··· DATA FOR ANALYSIS

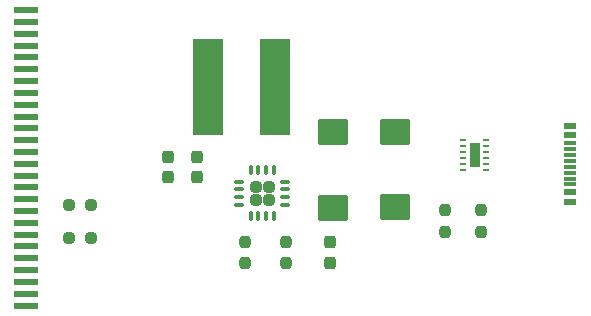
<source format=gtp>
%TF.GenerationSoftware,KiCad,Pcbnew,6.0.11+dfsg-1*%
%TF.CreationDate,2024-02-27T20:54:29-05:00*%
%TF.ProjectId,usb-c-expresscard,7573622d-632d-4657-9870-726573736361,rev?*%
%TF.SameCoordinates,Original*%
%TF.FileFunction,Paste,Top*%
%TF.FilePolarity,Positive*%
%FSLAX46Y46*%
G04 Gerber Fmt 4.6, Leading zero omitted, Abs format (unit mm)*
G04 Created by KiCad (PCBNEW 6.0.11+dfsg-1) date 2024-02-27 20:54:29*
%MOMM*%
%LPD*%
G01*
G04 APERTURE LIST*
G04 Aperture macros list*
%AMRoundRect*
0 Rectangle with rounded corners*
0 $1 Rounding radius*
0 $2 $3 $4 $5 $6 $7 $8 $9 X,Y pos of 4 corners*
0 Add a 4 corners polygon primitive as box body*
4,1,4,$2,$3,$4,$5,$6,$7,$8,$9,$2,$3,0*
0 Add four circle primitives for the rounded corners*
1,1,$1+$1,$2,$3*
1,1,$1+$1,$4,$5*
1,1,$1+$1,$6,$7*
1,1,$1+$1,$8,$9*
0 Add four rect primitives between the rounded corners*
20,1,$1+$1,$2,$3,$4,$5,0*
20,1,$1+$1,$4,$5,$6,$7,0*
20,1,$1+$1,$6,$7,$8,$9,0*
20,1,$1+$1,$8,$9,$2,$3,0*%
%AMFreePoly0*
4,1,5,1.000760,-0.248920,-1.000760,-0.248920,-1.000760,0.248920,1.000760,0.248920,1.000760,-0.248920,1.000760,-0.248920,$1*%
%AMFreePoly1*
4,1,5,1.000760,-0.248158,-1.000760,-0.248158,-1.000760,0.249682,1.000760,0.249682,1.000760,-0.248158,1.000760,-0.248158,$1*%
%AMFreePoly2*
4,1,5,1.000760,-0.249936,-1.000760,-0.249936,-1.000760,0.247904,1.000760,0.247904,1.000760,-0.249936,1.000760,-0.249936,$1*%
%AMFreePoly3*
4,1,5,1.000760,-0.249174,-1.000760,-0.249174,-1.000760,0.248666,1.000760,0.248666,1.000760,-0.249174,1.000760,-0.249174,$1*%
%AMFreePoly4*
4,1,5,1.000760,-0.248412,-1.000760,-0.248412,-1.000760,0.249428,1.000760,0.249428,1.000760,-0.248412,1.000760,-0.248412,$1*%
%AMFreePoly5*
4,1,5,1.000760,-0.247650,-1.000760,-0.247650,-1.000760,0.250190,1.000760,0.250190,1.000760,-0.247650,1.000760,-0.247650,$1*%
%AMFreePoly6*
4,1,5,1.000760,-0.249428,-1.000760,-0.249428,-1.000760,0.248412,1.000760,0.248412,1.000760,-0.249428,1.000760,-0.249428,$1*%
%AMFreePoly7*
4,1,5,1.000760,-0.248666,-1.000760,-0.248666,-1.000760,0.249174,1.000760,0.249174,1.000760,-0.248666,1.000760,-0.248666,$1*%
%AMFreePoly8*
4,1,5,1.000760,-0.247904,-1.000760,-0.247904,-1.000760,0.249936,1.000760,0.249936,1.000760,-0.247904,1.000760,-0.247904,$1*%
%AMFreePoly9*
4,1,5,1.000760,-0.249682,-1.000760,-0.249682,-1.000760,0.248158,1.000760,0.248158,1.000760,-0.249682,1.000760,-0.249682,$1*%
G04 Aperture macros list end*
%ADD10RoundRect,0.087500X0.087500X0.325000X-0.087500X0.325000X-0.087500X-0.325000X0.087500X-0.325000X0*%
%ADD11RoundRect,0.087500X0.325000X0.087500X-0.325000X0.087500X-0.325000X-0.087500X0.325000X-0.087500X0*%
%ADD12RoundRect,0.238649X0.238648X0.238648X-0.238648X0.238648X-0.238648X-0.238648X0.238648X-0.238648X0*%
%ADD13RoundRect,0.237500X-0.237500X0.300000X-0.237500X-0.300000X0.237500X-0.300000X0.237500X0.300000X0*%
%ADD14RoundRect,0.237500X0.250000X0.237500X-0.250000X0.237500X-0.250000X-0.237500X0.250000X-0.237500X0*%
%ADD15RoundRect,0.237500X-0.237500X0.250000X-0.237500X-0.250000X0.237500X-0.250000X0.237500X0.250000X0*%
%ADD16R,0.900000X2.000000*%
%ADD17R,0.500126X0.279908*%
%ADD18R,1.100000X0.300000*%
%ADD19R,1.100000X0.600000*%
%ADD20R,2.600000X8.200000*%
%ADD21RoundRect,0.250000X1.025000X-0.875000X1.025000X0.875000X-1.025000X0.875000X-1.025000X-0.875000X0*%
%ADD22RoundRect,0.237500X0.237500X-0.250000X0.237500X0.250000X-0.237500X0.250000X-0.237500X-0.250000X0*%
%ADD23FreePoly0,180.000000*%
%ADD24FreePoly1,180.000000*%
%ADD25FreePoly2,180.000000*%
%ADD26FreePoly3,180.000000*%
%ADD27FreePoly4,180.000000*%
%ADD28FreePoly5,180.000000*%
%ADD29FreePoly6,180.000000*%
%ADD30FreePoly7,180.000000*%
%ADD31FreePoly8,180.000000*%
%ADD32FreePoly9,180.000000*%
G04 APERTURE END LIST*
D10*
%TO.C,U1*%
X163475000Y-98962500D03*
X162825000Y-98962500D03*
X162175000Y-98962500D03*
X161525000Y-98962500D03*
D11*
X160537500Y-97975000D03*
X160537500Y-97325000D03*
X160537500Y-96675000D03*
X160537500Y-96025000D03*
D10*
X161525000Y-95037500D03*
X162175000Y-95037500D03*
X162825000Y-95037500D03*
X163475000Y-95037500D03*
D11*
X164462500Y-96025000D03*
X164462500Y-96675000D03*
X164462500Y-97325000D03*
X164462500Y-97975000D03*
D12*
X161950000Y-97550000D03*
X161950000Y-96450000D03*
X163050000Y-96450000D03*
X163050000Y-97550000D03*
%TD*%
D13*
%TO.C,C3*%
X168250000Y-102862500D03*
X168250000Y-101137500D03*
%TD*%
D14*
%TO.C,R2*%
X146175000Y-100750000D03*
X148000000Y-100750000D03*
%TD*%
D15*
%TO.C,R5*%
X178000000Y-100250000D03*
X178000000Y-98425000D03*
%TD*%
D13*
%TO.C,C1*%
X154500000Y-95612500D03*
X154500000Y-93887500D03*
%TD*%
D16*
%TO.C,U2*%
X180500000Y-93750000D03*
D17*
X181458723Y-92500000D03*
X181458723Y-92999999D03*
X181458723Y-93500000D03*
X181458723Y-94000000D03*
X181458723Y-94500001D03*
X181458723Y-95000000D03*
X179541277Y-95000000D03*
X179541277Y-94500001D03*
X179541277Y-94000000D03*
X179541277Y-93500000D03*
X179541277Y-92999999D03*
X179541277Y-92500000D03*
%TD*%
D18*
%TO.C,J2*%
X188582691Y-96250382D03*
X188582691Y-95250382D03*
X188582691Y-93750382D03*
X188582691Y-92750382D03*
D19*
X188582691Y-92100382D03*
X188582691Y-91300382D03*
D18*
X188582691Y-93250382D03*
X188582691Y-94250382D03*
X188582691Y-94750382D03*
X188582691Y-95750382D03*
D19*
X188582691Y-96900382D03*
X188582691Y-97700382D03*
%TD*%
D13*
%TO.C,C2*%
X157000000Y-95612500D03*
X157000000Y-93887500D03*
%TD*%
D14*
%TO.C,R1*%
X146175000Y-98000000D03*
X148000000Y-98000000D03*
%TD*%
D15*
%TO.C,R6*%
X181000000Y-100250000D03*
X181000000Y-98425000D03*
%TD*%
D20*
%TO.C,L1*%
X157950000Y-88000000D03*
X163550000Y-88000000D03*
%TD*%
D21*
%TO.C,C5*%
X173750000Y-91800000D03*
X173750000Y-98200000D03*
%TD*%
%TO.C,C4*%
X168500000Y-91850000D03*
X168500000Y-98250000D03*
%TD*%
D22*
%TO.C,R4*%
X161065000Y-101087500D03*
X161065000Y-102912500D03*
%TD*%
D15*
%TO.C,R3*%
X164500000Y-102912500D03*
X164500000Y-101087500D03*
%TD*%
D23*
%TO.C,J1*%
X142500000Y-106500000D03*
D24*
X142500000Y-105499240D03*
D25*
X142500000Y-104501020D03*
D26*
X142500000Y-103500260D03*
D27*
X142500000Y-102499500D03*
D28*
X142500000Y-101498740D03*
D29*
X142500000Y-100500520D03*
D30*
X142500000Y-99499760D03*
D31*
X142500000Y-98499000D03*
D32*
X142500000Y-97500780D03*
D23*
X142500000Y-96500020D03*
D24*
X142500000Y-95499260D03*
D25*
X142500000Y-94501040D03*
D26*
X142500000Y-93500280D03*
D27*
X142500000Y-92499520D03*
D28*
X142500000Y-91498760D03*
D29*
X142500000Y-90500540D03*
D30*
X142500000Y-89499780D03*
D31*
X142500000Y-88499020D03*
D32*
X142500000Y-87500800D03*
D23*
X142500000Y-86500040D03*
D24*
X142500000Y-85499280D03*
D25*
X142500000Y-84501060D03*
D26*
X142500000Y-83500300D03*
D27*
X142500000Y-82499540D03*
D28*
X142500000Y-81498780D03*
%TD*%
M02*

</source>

······

▶ ASSIGNED TASK: Only those lines of the entries above that run from the line containing "X188582691Y-93250382D03*" to the line containing "X164500000Y-102912500D03*", both included, should be transcribed exactly.

▶ COMPLETED EXERCISE:
X188582691Y-93250382D03*
X188582691Y-94250382D03*
X188582691Y-94750382D03*
X188582691Y-95750382D03*
D19*
X188582691Y-96900382D03*
X188582691Y-97700382D03*
%TD*%
D13*
%TO.C,C2*%
X157000000Y-95612500D03*
X157000000Y-93887500D03*
%TD*%
D14*
%TO.C,R1*%
X146175000Y-98000000D03*
X148000000Y-98000000D03*
%TD*%
D15*
%TO.C,R6*%
X181000000Y-100250000D03*
X181000000Y-98425000D03*
%TD*%
D20*
%TO.C,L1*%
X157950000Y-88000000D03*
X163550000Y-88000000D03*
%TD*%
D21*
%TO.C,C5*%
X173750000Y-91800000D03*
X173750000Y-98200000D03*
%TD*%
%TO.C,C4*%
X168500000Y-91850000D03*
X168500000Y-98250000D03*
%TD*%
D22*
%TO.C,R4*%
X161065000Y-101087500D03*
X161065000Y-102912500D03*
%TD*%
D15*
%TO.C,R3*%
X164500000Y-102912500D03*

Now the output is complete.